By Nestor CASTIGLIONE
President Donald Trump’s administration earlier this year made it known that it had trained its sights on the National Endowment of the Arts (NEA) and the National Endowment of the Humanities (NEH), seeking to effectively eliminate them. Part of a whole package of controversial cuts – among them eliminating federal funding to historically black colleges, slashing anti-drug programs, turning back on a campaign promise to boost infrastructure – that were included in a “skinny budget” issued in March by the Office of Management and Budget. Those proposed cuts were ultimately set aside earlier this month when the President signed a bipartisan budget agreement that avoided a government shutdown. Not only were the targeted organizations preserved but both the NEA and NEH called for modest increases in funding.
Nonetheless, arts organizations across the country are spooked, fearful that those cuts may arrive at a later date.
The City of Glendale, which in recent years has been striving to become an “arts hub,” has taken heed of those worries and is considering preemptive action lest the Trump administration makes good on its budget cut threats at a later date.

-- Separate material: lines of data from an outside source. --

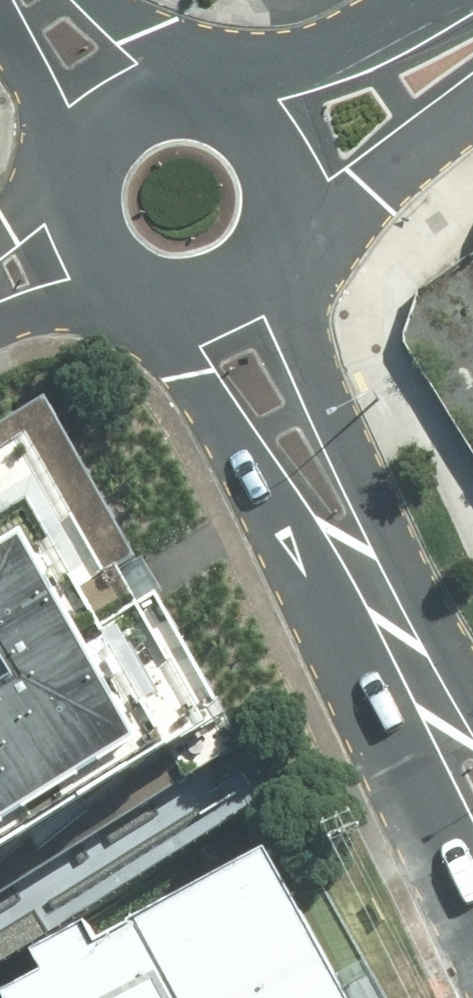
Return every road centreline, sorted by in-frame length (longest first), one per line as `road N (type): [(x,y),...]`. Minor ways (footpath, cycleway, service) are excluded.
road 1 (secondary): [(472,900),(261,465),(157,301)]
road 2 (secondary): [(277,259),(325,403),(472,677)]
road 3 (residential): [(213,93),(454,0)]
road 4 (residential): [(472,97),(292,225)]
road 5 (secondary): [(82,172),(0,11)]
road 6 (secondary): [(213,93),(270,129),(288,158),(292,225)]
road 7 (secondary): [(82,172),(116,117),(174,91),(206,92)]
road 8 (secondary): [(102,0),(206,92)]
road 9 (secondary): [(277,259),(224,299),(157,301)]
road 10 (residential): [(124,285),(0,319)]
road 11 (secondary): [(124,285),(86,237),(81,177)]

A report is set to be submitted this afternoon at a meeting of the Arts and Culture Commission that followed a call for discussion at the April meeting for public input regarding the Trump administration’s proposed cuts. According to Sharon Garrett of the Arts and Culture Commission, the NEA funded $90,000 directly to programs in Glendale. The recipients include the Alex Theatre and the Museum of Neon Art.
Her report also finds that the NEA has funded some $32 million in programs within a 15-mile radius of Glendale. Some of those programs that have benefited the city by proxy include the American Film Institute, The Autry National Center, and the Los Angeles Chamber Orchestra. The orchestra currently employs the Alex as one of its two homes.
“Staff concludes that the NEA impact on the arts in Glendale and surrounding communities is very significant,” the report states. “If NEA funding were to be discontinued in 2018, Glendale residents may be impacted with fewer opportunities to experience the arts and culture in the region.”
Garrett intends for the report to “spark discussion about what the City Council should do.” Upon receiving the report, the commission will decide to recommend whether the Council should state its opposition to the NEA cuts.
If recommended by the commission to do so, a motion by Council to express opposition to the cuts may be taken up, a vote to be determined at a later date.